TSLP signaling blocking alleviates E-cadherin dysfunction of airway epithelium in a HDM-induced asthma model

• HDM increased the expression of TSLP and E-cadherin dysfunction of 16HBE cells by PI3K/Akt signaling pathway.
• Neutralization of TSLP with an anti-TSLP mAb shows a protective effect in HDM-induced disruption and delocalization of E-cadherin and airway inflammation through suppressing the phosphorylation of AKT signaling pathways in HDM-induced asthmatic mouse model.

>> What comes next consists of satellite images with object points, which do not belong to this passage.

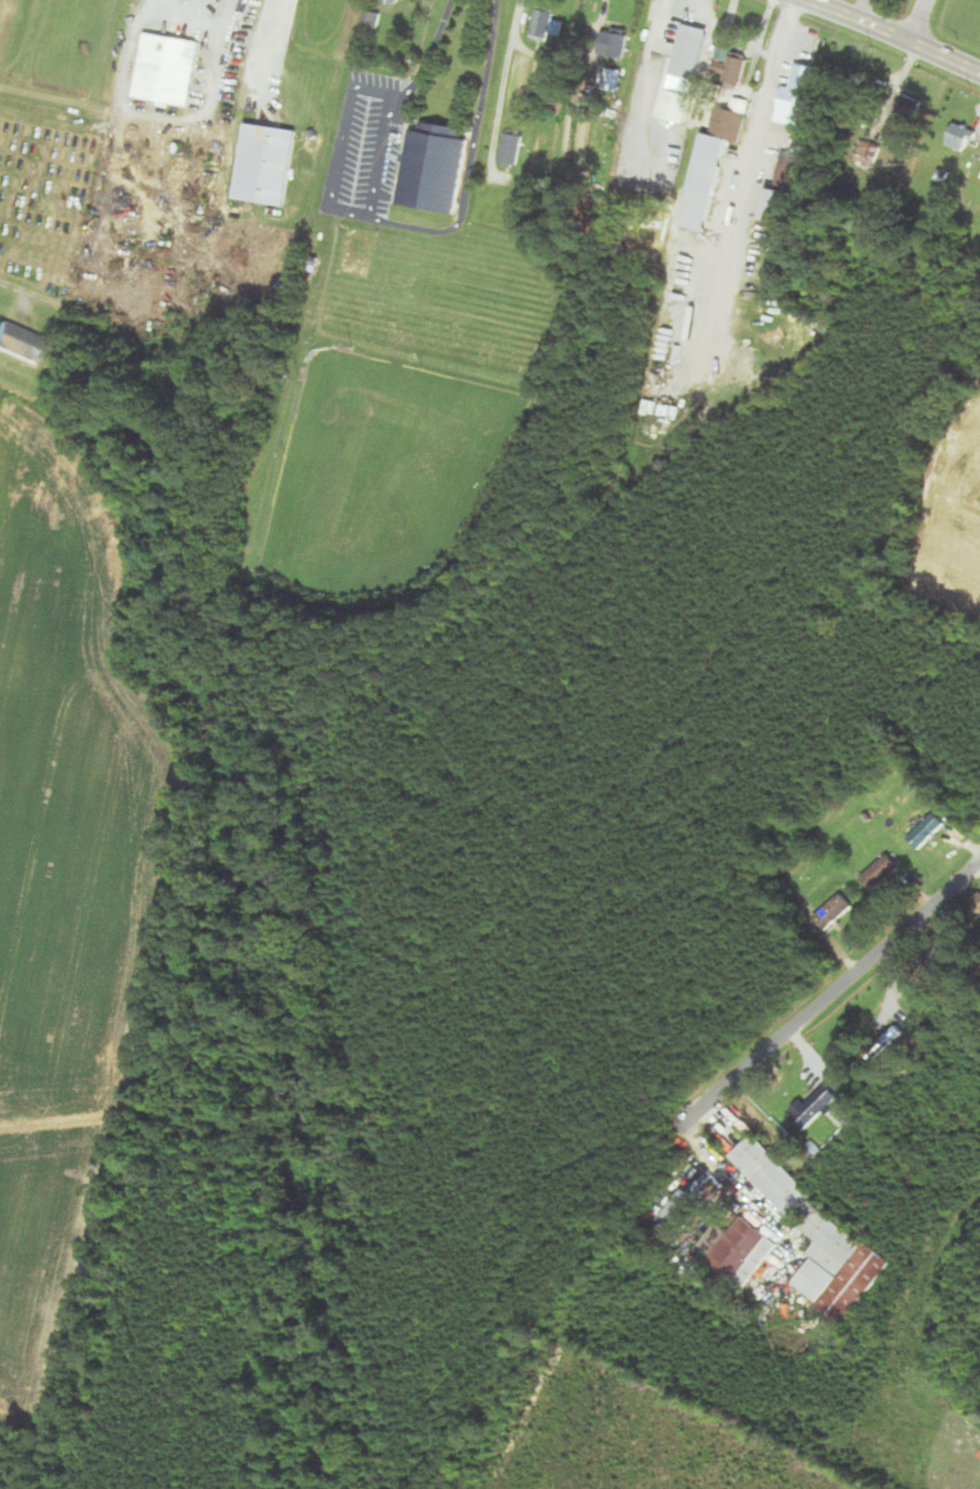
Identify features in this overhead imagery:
building: (390, 1)
road: (172, 7)
road: (914, 19)
building: (370, 20)
building: (545, 23)
road: (897, 34)
road: (270, 41)
building: (612, 43)
building: (686, 57)
building: (729, 68)
building: (165, 69)
building: (804, 78)
building: (792, 106)
building: (905, 113)
road: (164, 116)
building: (731, 119)
building: (959, 137)
road: (342, 140)
building: (510, 147)
building: (263, 164)
building: (431, 167)
building: (786, 170)
building: (702, 181)
building: (774, 205)
road: (409, 225)
road: (97, 248)
building: (19, 342)
building: (925, 831)
building: (879, 873)
building: (973, 908)
building: (832, 912)
road: (900, 930)
building: (884, 1044)
road: (757, 1062)
building: (816, 1110)
building: (677, 1211)
building: (803, 1223)
building: (734, 1253)

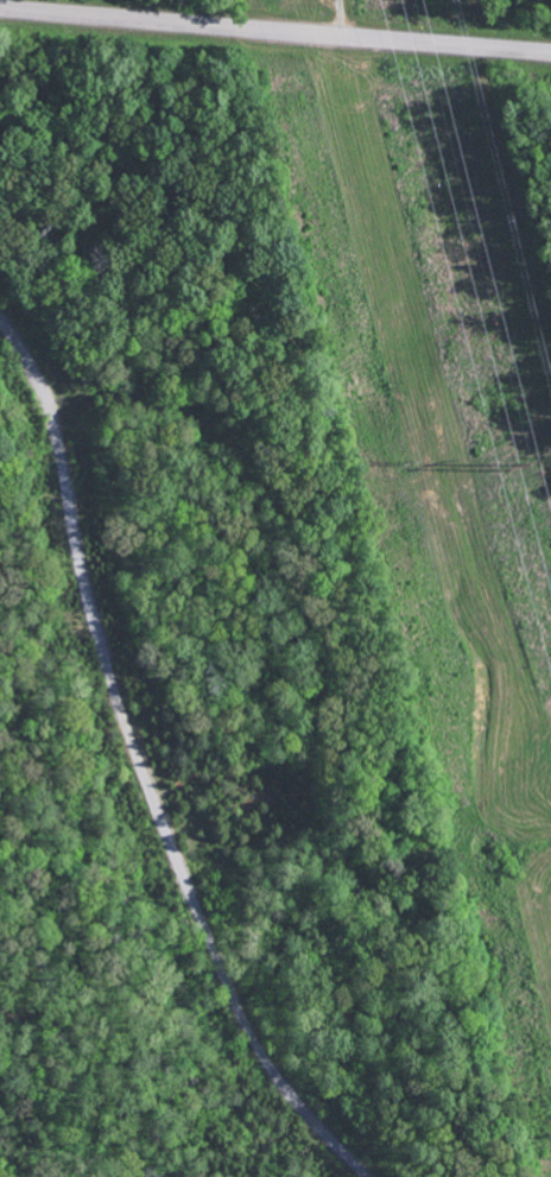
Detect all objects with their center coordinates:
road: (275, 30)
power tower: (400, 459)
power tower: (510, 465)

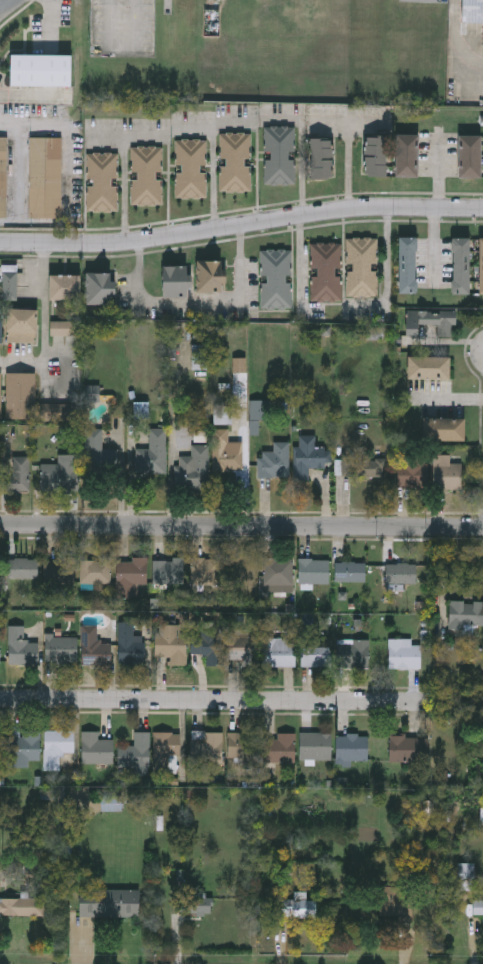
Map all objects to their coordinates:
road: (4, 4)
building: (472, 10)
road: (456, 37)
building: (39, 69)
road: (208, 128)
building: (281, 154)
building: (376, 155)
building: (407, 155)
building: (470, 156)
building: (321, 157)
building: (237, 161)
road: (350, 165)
building: (192, 168)
building: (148, 174)
building: (4, 176)
building: (46, 177)
road: (214, 178)
building: (104, 181)
road: (241, 226)
building: (408, 264)
building: (461, 265)
building: (363, 266)
building: (481, 266)
building: (328, 271)
building: (208, 276)
building: (277, 278)
building: (174, 281)
building: (11, 282)
building: (65, 286)
building: (98, 287)
road: (199, 304)
road: (348, 308)
building: (429, 321)
building: (22, 325)
road: (46, 325)
building: (58, 327)
building: (1, 330)
building: (427, 367)
building: (1, 395)
building: (22, 396)
road: (457, 402)
building: (60, 412)
building: (223, 414)
building: (445, 429)
building: (225, 452)
building: (152, 454)
building: (99, 455)
building: (307, 456)
building: (274, 461)
building: (362, 468)
building: (411, 470)
building: (192, 471)
building: (446, 473)
building: (16, 474)
building: (60, 474)
road: (241, 524)
building: (21, 568)
building: (58, 571)
building: (95, 571)
building: (168, 571)
building: (206, 571)
building: (313, 571)
building: (350, 571)
building: (399, 573)
building: (278, 575)
building: (130, 576)
building: (465, 613)
building: (171, 642)
building: (129, 644)
building: (208, 645)
building: (21, 646)
building: (93, 647)
building: (242, 648)
building: (60, 649)
building: (278, 652)
building: (353, 654)
building: (403, 654)
building: (315, 657)
road: (214, 700)
building: (22, 745)
building: (207, 746)
building: (315, 746)
building: (55, 747)
building: (242, 747)
building: (95, 748)
building: (279, 748)
building: (352, 748)
building: (405, 748)
building: (134, 752)
building: (165, 753)
building: (110, 802)
building: (466, 876)
building: (396, 902)
building: (107, 903)
building: (192, 904)
building: (21, 907)
building: (297, 907)
building: (477, 907)

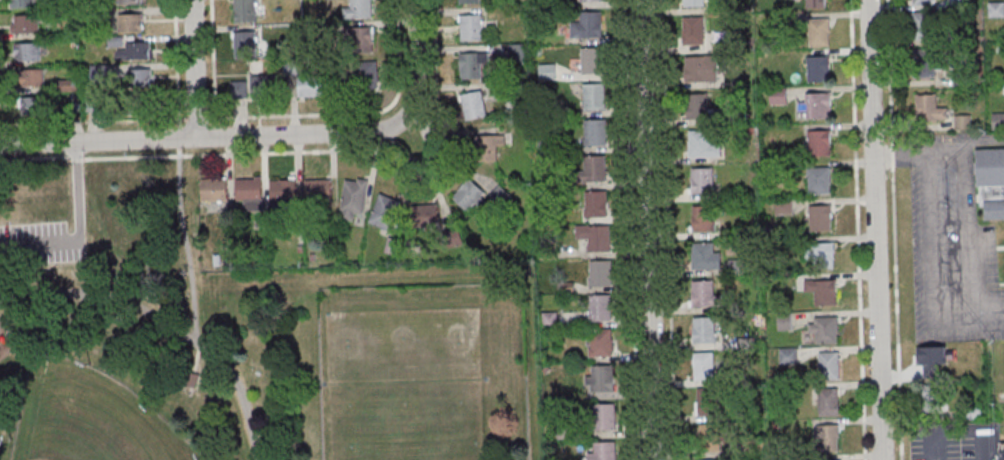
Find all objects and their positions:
building: (591, 0)
building: (132, 1)
building: (469, 1)
building: (693, 2)
building: (922, 2)
building: (23, 3)
building: (815, 3)
building: (360, 8)
building: (245, 10)
building: (131, 22)
building: (26, 23)
building: (587, 25)
building: (922, 26)
building: (471, 27)
building: (693, 30)
building: (819, 31)
building: (358, 39)
building: (245, 40)
building: (27, 51)
building: (135, 51)
road: (415, 53)
road: (214, 58)
road: (173, 59)
building: (591, 60)
building: (927, 63)
building: (472, 65)
building: (701, 68)
building: (818, 68)
road: (195, 69)
building: (364, 71)
building: (547, 71)
building: (31, 78)
building: (137, 78)
building: (65, 86)
building: (263, 86)
building: (310, 87)
building: (594, 96)
building: (473, 105)
building: (818, 105)
building: (32, 106)
building: (697, 106)
building: (929, 109)
road: (353, 113)
road: (198, 118)
building: (998, 119)
road: (94, 121)
building: (963, 122)
building: (595, 132)
road: (209, 137)
road: (978, 138)
building: (820, 142)
building: (702, 144)
building: (477, 147)
road: (358, 151)
road: (424, 156)
road: (75, 158)
road: (34, 159)
building: (595, 167)
building: (702, 180)
building: (819, 180)
building: (990, 180)
building: (215, 188)
building: (318, 190)
building: (249, 192)
building: (283, 193)
building: (354, 197)
building: (469, 197)
building: (595, 203)
road: (965, 204)
building: (783, 207)
building: (384, 211)
building: (821, 217)
building: (425, 218)
building: (703, 218)
road: (894, 229)
road: (79, 230)
road: (630, 230)
road: (648, 230)
road: (667, 230)
road: (858, 230)
road: (876, 230)
building: (594, 238)
road: (186, 242)
parking lot: (39, 245)
road: (929, 251)
building: (820, 255)
building: (705, 256)
building: (600, 274)
building: (823, 291)
building: (706, 294)
building: (599, 309)
building: (549, 320)
road: (167, 323)
building: (823, 329)
building: (704, 330)
park: (241, 338)
building: (600, 343)
road: (197, 357)
building: (829, 366)
building: (703, 367)
building: (194, 377)
building: (600, 379)
building: (708, 402)
building: (828, 402)
building: (604, 416)
park: (90, 418)
road: (960, 432)
building: (709, 438)
building: (828, 438)
building: (603, 451)
building: (1001, 455)
building: (709, 459)

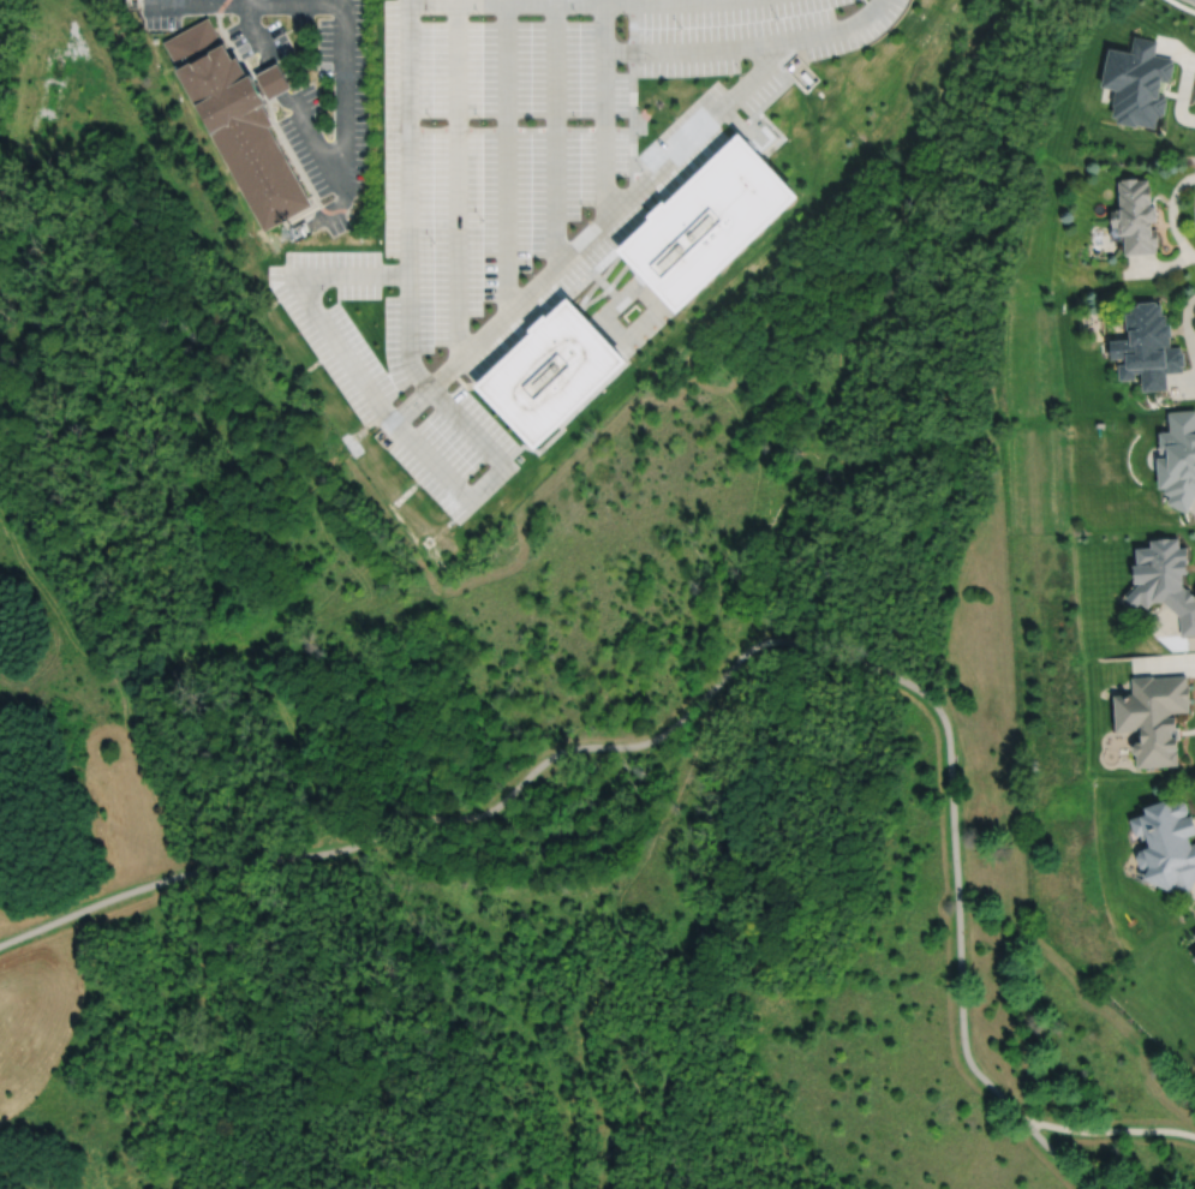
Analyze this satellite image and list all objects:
road: (560, 2)
road: (1183, 6)
road: (343, 17)
road: (748, 46)
building: (270, 81)
building: (1135, 83)
parking lot: (306, 88)
road: (287, 97)
road: (603, 109)
building: (239, 123)
road: (554, 133)
road: (408, 135)
road: (505, 153)
road: (455, 175)
parking lot: (523, 189)
road: (1194, 192)
building: (1134, 218)
building: (708, 223)
road: (593, 230)
building: (1145, 350)
building: (550, 374)
road: (422, 454)
building: (1178, 459)
building: (1163, 578)
road: (837, 655)
building: (1152, 715)
road: (558, 756)
building: (1166, 844)
road: (261, 862)
road: (957, 882)
road: (112, 899)
building: (1194, 934)
building: (1194, 958)
road: (1111, 1131)
road: (1056, 1157)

Recent studies have indicated that Thymic stromal lymphopoietin (TSLP) plays an important role in the prevention and treatment of asthma. However the role of TSLP in dysfunction of airway epithelial adherens junctions E-cadherin in house dust mite (HDM)-induced asthma has not been addressed. We hypothesized that TSLP contributed to HDM-induced E-cadherin dysfunction in asthmatic BALB/c mice and 16HBE cells. In vivo, a HDM-induced asthma mouse model was set up for 8 weeks. Mice inhaled an anti-TSLP monoclonal antibody (mAb) before HDM. The mice treated with the anti-TSLP mAb ameliorated airway inflammation, the decreasing and aberrant distribution of E-cadherin and β-catenin as well as phosphorylation(p)-AKT induced by HDM. In vitro, HDM increased the expression of TSLP and E-cadherin dysfunction by PI3K/Akt signaling pathway. The exposure of 16HBE to TSLP resulted in redistribution of E-cadherin. These results indicate that TSLP may be an important contributor in E-cadherin dysfunction of HDM-induced asthma. TSLP signaling blocking shows a protective effect in mice and that the PI3K/Akt pathway may play a role in this process.